# 과제 목표:
"Use 6 decimals"가 들어 있는 줄부터 "-0.000196, 0.999286, 0.529286]]"가 들어 있는 줄까지, 양 끝 줄을 포함하여 한 글자도 바꾸지 말고 다시 입력하세요.

# 주어진 자료:

════════════════

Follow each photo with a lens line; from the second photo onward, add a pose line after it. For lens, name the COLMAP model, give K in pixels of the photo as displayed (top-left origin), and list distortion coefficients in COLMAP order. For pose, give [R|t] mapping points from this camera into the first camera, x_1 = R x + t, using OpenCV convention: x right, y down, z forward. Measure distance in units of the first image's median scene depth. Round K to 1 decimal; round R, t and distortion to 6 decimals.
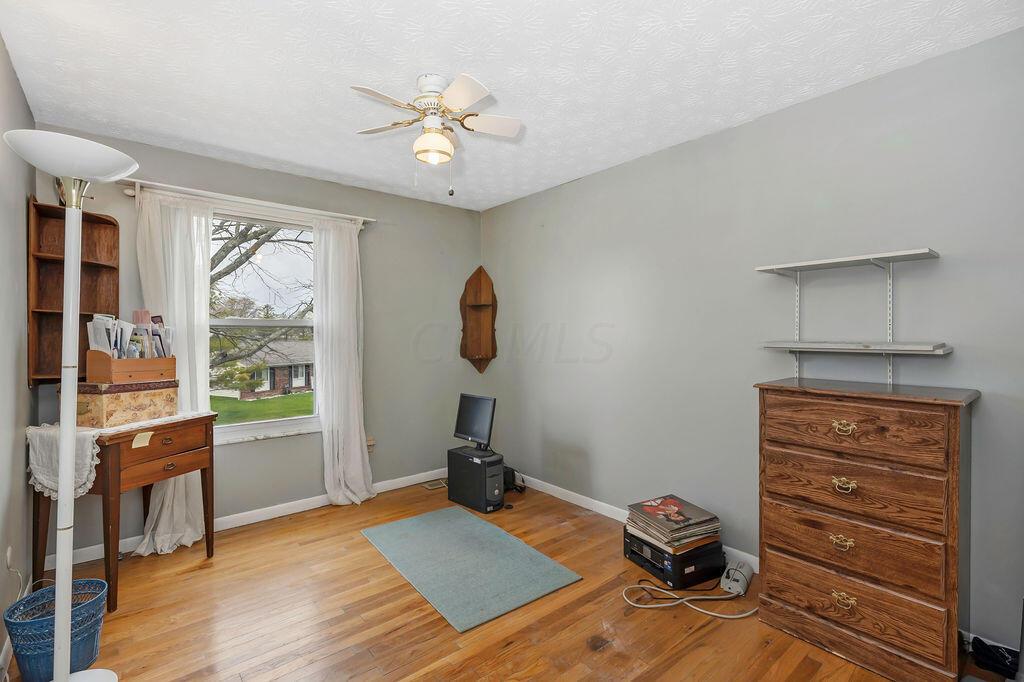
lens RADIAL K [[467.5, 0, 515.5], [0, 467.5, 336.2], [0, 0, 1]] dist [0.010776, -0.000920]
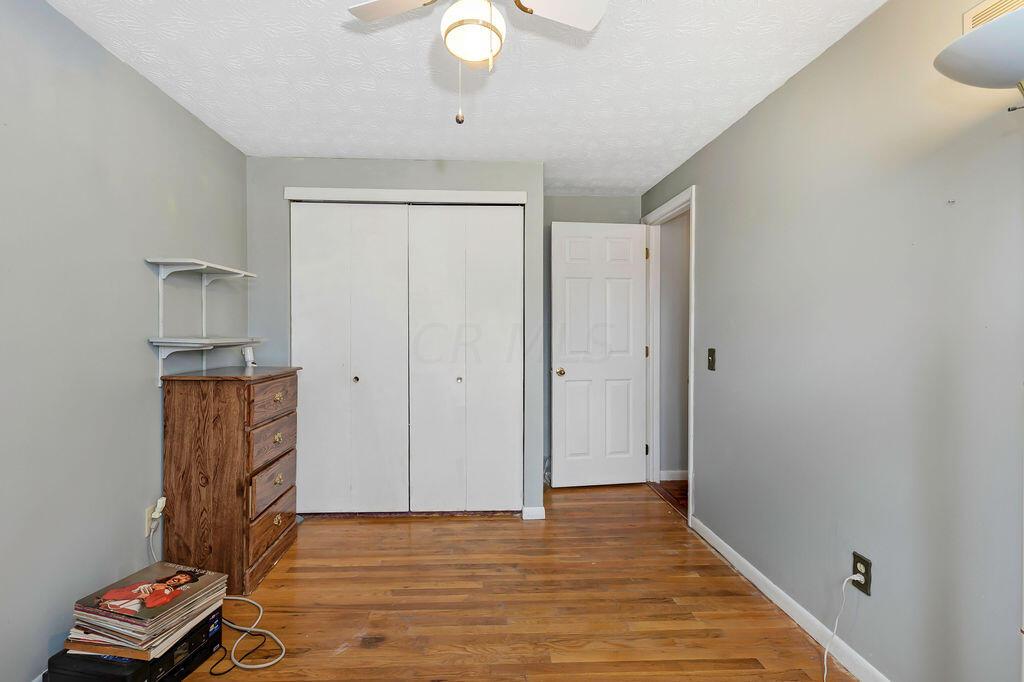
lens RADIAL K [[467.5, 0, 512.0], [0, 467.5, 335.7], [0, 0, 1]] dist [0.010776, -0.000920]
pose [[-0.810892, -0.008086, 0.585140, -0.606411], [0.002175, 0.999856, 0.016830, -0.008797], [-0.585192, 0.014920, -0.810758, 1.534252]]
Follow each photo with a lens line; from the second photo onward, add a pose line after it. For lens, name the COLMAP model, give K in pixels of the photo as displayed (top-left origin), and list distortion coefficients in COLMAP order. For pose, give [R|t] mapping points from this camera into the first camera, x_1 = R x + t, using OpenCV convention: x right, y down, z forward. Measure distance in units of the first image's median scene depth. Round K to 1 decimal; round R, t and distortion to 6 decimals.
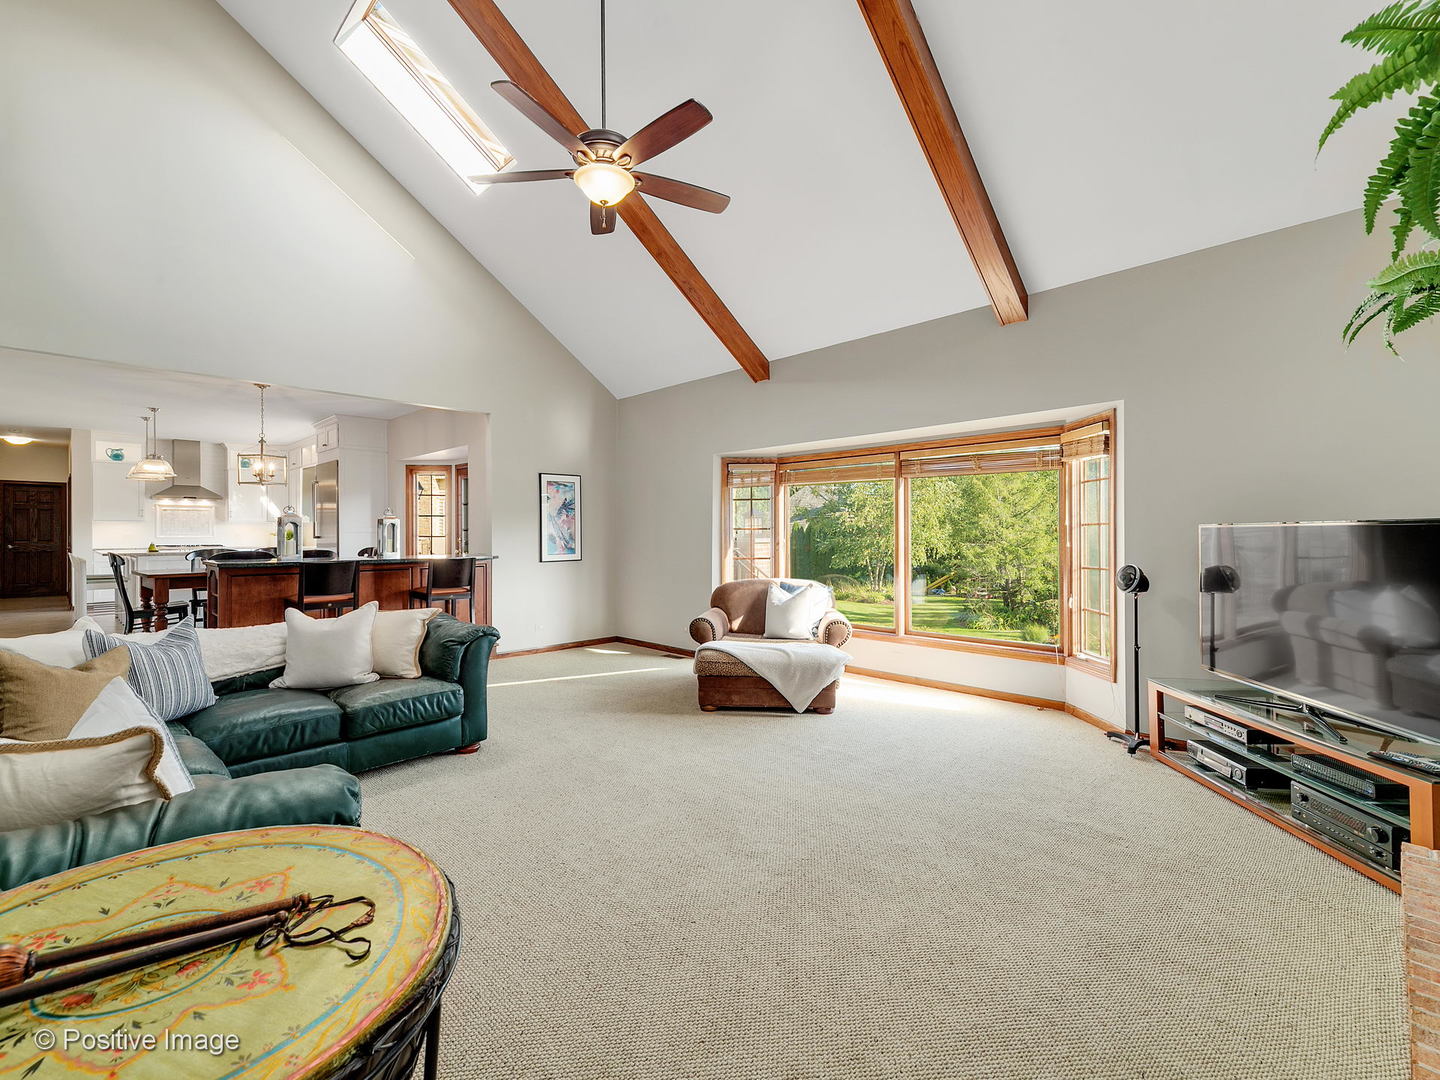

════════════════

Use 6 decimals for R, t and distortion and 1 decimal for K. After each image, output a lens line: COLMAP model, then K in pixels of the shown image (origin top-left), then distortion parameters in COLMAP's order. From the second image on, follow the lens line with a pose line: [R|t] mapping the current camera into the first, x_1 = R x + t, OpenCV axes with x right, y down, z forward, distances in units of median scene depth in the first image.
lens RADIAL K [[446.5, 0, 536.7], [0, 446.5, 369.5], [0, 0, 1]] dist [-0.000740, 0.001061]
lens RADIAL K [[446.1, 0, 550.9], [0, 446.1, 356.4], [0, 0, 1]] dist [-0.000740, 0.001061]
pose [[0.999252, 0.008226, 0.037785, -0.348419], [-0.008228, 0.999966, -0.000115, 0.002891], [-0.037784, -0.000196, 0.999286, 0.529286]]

════════════════

# 문제 풀이:
Use 6 decimals for R, t and distortion and 1 decimal for K. After each image, output a lens line: COLMAP model, then K in pixels of the shown image (origin top-left), then distortion parameters in COLMAP's order. From the second image on, follow the lens line with a pose line: [R|t] mapping the current camera into the first, x_1 = R x + t, OpenCV axes with x right, y down, z forward, distances in units of median scene depth in the first image.
lens RADIAL K [[446.5, 0, 536.7], [0, 446.5, 369.5], [0, 0, 1]] dist [-0.000740, 0.001061]
lens RADIAL K [[446.1, 0, 550.9], [0, 446.1, 356.4], [0, 0, 1]] dist [-0.000740, 0.001061]
pose [[0.999252, 0.008226, 0.037785, -0.348419], [-0.008228, 0.999966, -0.000115, 0.002891], [-0.037784, -0.000196, 0.999286, 0.529286]]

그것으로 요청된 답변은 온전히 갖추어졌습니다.